* _Material shown_
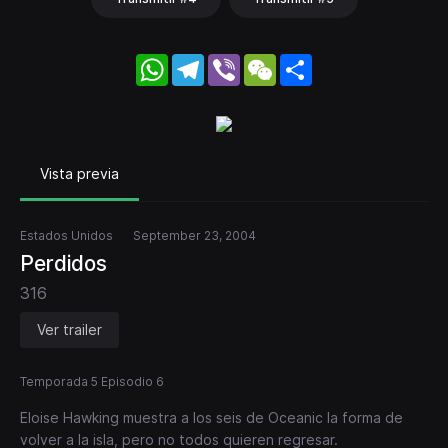
WhatsApp
Telegram
Viber
WeChat
Share
Vista previa
Estados Unidos
September 23, 2004
Perdidos
316
Ver trailer
Temporada 5 Episodio 6
Eloise Hawking muestra a los seis de Oceanic la forma de
volver a la isla, pero no todos quieren regresar.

* _Assignment_
Each line, from the one that holds "Estados Unidos" through the last line of the entries, must be repeated exactly. Leave out everything else.

* _Output of the exercise_
Estados Unidos
September 23, 2004
Perdidos
316
Ver trailer
Temporada 5 Episodio 6
Eloise Hawking muestra a los seis de Oceanic la forma de
volver a la isla, pero no todos quieren regresar.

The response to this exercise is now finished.